Sachau, Eduard (1845–1930)
German scholar of Arabic, Aramaic, and Syriac. Born on 20 July 1845 in Neumünster, Schleswig-Holstein, Sachau began studying Near-Eastern languages at Kiel and Leipzig in 1863. After receiving his Ph.D. degree in 1867, he studied in Oxford and London. In 1869, he was appointed professor of Semitic languages in Vienna; beginning in 1876, he was professor of Near-Eastern literature in Berlin. In addition, between 1887 and 1920, he was the first director of the Seminar for Oriental Languages in Berlin, which provided language training to public officers in the East, even though he himself did not teach there. To prepare them for their interaction with the Muslim inhabitants of the newly acquired German colonies in East Africa, he wrote his Muhammedanisches Recht nach schafiitischer Lehre (3rd ed. 1897). In 1878–79, he traveled on behalf of the Prussian government to Syria and Mesopotamia, where he was able to acquire many Syriac mss. for the library of Berlin. Sachau himself described these mss., along with the previously acquired mss. in Berlin, in a comprehensive catalogue published in 1899. He returned to the Middle East in 1897–98. He wrote extensive and very readable reports describing both of his trips to the Middle East. The main fields of his scholarly interest included Arabic, Syriac, the epigraphy of earlier dialects of Aramaic, and Neo-Aramaic. In addition to Arabic works (by al-Jawāliqī, al-Bīrūnī, and Ibn Saʿd), he edited a number of Syriac sources, including several recensions of the Syro-Roman Lawbook (1880 [Syriac, Armenian, Arabic], 1907) as well as lawbooks of E.-Syr. patriarchs and bishops (1907–14). In his capacity as professor at Berlin University and well-connected to the German authorities, he was among the leading German scholars of Near-Eastern Studies of his day, even though personally he was not highly esteemed by all of his academic colleagues. He died in Berlin, Charlottenburg on 17 Sept. 1930.

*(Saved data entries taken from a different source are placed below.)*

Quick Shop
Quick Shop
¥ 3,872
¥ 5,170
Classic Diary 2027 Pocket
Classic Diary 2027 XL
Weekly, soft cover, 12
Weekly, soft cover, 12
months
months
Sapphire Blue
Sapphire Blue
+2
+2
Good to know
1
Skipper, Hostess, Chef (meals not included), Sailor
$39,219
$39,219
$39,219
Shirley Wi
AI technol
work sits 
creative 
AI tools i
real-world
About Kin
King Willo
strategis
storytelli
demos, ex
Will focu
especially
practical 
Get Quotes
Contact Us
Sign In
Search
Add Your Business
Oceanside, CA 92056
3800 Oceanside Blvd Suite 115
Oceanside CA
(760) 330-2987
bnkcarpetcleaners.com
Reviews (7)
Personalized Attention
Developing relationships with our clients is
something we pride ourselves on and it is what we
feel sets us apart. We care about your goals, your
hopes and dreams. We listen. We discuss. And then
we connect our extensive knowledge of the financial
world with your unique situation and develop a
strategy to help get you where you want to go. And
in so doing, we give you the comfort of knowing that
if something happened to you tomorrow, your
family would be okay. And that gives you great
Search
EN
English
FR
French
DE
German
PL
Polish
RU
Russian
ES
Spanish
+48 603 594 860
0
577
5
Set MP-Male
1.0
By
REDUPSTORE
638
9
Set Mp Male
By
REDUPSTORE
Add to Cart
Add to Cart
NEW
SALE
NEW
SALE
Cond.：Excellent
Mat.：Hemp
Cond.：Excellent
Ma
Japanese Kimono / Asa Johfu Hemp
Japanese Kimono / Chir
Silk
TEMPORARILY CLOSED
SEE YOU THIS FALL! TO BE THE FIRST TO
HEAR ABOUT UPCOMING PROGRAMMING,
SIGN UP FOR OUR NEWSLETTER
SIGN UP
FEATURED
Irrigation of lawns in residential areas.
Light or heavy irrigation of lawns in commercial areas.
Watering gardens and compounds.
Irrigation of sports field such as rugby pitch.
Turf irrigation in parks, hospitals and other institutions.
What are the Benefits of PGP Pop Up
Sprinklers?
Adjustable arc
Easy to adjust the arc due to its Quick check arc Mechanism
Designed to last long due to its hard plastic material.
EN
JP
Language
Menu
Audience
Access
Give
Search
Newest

- Theodori Mopsuesteni Fragmenta Syriaca (1869).
- Inedita Syriaca. Eine Sammlung syrischer Übersetzungen von Schriften griechischer Profanliteratur (1870; repr. 1968).

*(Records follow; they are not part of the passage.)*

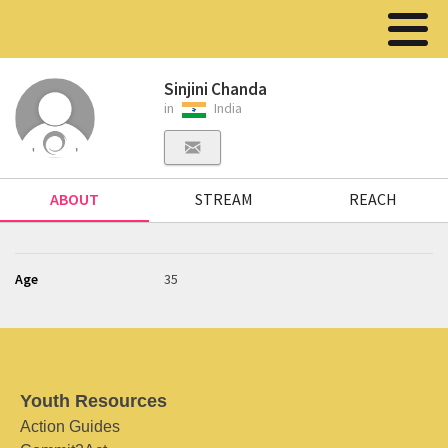
Sinjini Chanda
in
India
ABOUT
STREAM
REACH
Age
35
Youth Resources
Action Guides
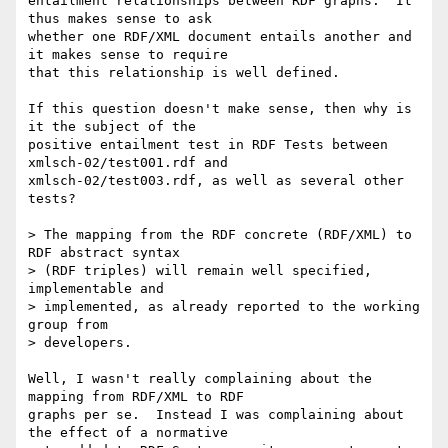
entailment relationships between RDF graphs.  It 
thus makes sense to ask

whether one RDF/XML document entails another and 
it makes sense to require

that this relationship is well defined.

If this question doesn't make sense, then why is 
it the subject of the

positive entailment test in RDF Tests between 
xmlsch-02/test001.rdf and

xmlsch-02/test003.rdf, as well as several other 
tests?

> The mapping from the RDF concrete (RDF/XML) to 
RDF abstract syntax

> (RDF triples) will remain well specified, 
implementable and

> implemented, as already reported to the working 
group from

> developers.

Well, I wasn't really complaining about the 
mapping from RDF/XML to RDF

graphs per se.  Instead I was complaining about 
the effect of a normative
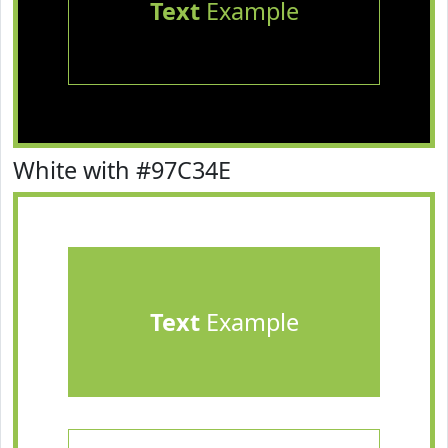
Text
Example
White with #97C34E
Text
Example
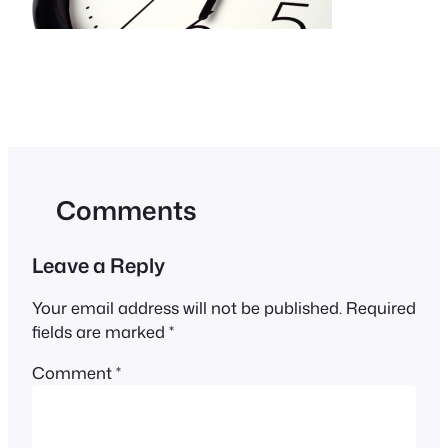
Comments
Leave a Reply
Your email address will not be published.
Required
fields are marked
*
Comment
*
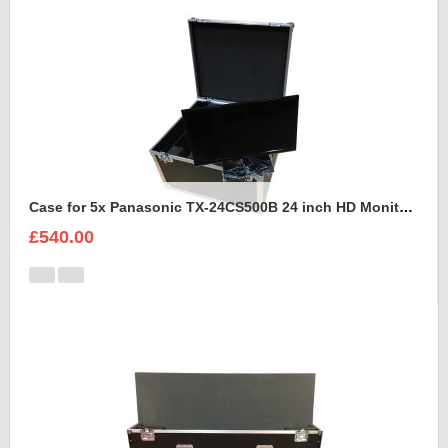
Case for 5x Panasonic TX-24CS500B 24 inch HD Monitors
£540.00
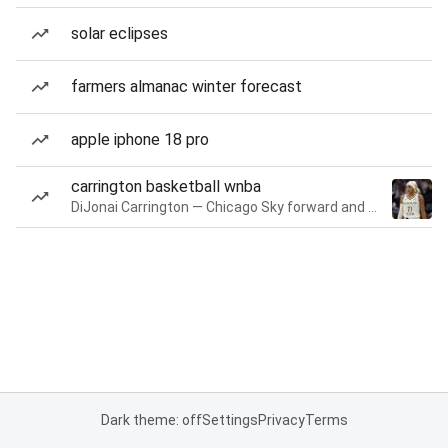
solar eclipses
farmers almanac winter forecast
apple iphone 18 pro
carrington basketball wnba
DiJonai Carrington — Chicago Sky forward and guard
Dark theme: off
Settings
Privacy
Terms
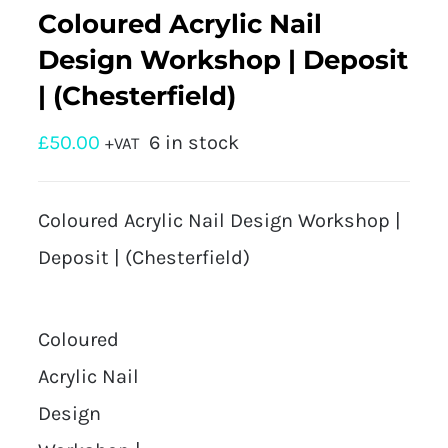
Coloured Acrylic Nail
Design Workshop | Deposit
| (Chesterfield)
£
50.00
6 in stock
+VAT
Coloured Acrylic Nail Design Workshop |
Deposit | (Chesterfield)
Coloured
Acrylic Nail
Design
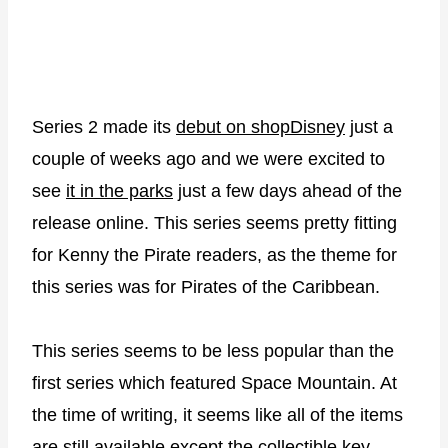
Series 2 made its
debut on shopDisney
just a
couple of weeks ago and we were excited to
see
it in the parks
just a few days ahead of the
release online. This series seems pretty fitting
for Kenny the Pirate readers, as the theme for
this series was for Pirates of the Caribbean.
This series seems to be less popular than the
first series which featured Space Mountain. At
the time of writing, it seems like all of the items
are still available except the collectible key.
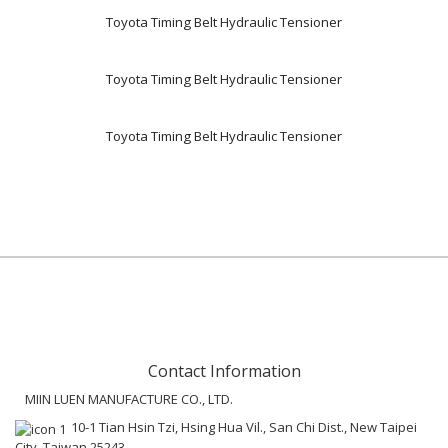
Toyota Timing Belt Hydraulic Tensioner
Toyota Timing Belt Hydraulic Tensioner
Toyota Timing Belt Hydraulic Tensioner
Contact Information
MIIN LUEN MANUFACTURE CO., LTD.
10-1 Tian Hsin Tzi, Hsing Hua Vil., San Chi Dist., New Taipei
City, Taiwan 25243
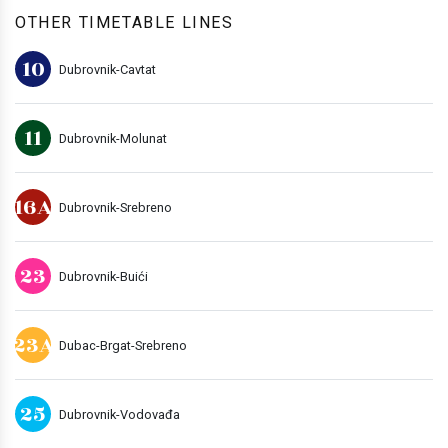
OTHER TIMETABLE LINES
10
Dubrovnik-Cavtat
11
Dubrovnik-Molunat
16A
Dubrovnik-Srebreno
23
Dubrovnik-Buići
23A
Dubac-Brgat-Srebreno
25
Dubrovnik-Vodovađa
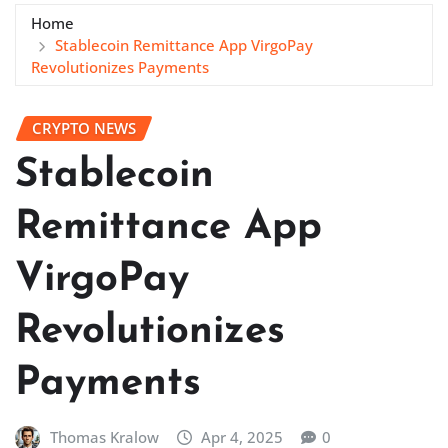
Home
Stablecoin Remittance App VirgoPay
Revolutionizes Payments
CRYPTO NEWS
Stablecoin
Remittance App
VirgoPay
Revolutionizes
Payments
Thomas Kralow
Apr 4, 2025
0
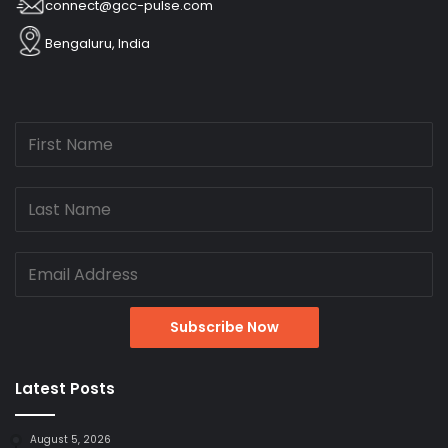
connect@gcc-pulse.com
Bengaluru, India
Latest Posts
August 5, 2026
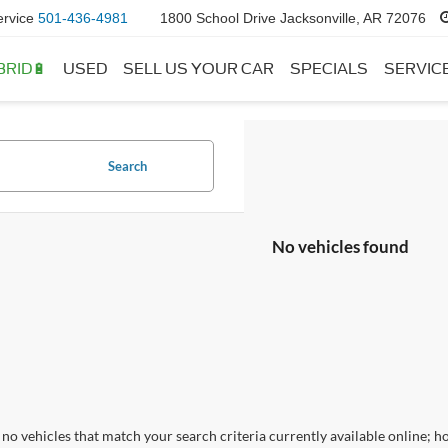
ervice
501-436-4981
1800 School Drive Jacksonville, AR 72076
BRID🔋
USED
SELL US YOUR CAR
SPECIALS
SERVIC
Search
No vehicles found
no vehicles that match your search criteria currently available online; ho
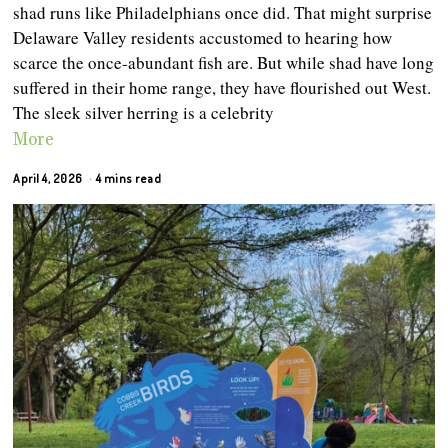
shad runs like Philadelphians once did. That might surprise
Delaware Valley residents accustomed to hearing how
scarce the once-abundant fish are. But while shad have long
suffered in their home range, they have flourished out West.
The sleek silver herring is a celebrity
More
April 4, 2026
4 mins read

- (with K. G. Bruns) Syrisch-römisches Rechtsbuch aus dem fünften Jahrhundert (1880; repr. 1963 and more recently).
- Reise in Syrien und Mesopotamien (1883; repr. 1995).
- Skizze des Fellichi-Dialekts von Mosul (1895).
- Verzeichnis der syrischen Handschriften (Die Handschriften-Verzeichnisse der Königlichen Bibliothek zu Berlin 23; 1899; repr. 2006).
- Am Euphrat und Tigris. Reisenotizen aus dem Winter 1897–98 (1900).
- Syrische Rechtsbücher. Herausgegeben und übersetzt (3 vols.; 1907–1914).
- Die Chronik von Arbela (1915).
- Zur Ausbreitung des Christentums in Asien (Abhandlungen der Preussischen Akademie der Wissenschaften, Jahrgang 1919, philos.-histor. Klasse. 1).
- Deutsches Biographisches Archiv, fiche I 1072, 250–1; II 1114, 253–9.
- J. Fück, Die arabischen Studien in Europa (1955), 234–6.
- W. Gottschalk, in Festschrift Eduard Sachau zum siebzigsten Geburtstage, ed. G. Weil (1915), 1–14. (bibliography)
- W. Gottschalk, ‘Die Schriften E. S.s 1915–1930’, in Sitzungsberichte der Preussischen Akademie der Wissenschaften, Jahrgang 1931, philos.-histor. Klasse (1931, 144–6). (bibliography)
- C. Moss, Catalogue of Syriac Printed Books in the British Museum (1962), 955–58. (bibliography)
- B. Meissner, ‘Gedächtnisrede auf E. S.’, in Sitzungsberichte der Preussischen Akademie der Wissenschaften, Jahrgang 1931, philos.-histor. Klasse (1931), 141–44.
- E. Mittwoch, ‘E. S. zum 85. Geburtstag’, Forschungen und Fortschritte 6 (Berlin 1930), 281–2.
- N. Rhodokanakis, ‘E. S.’, Akademie der Wissenschaften in Wien. Almanach für das Jahr 1931, 81 (1931), 257–59.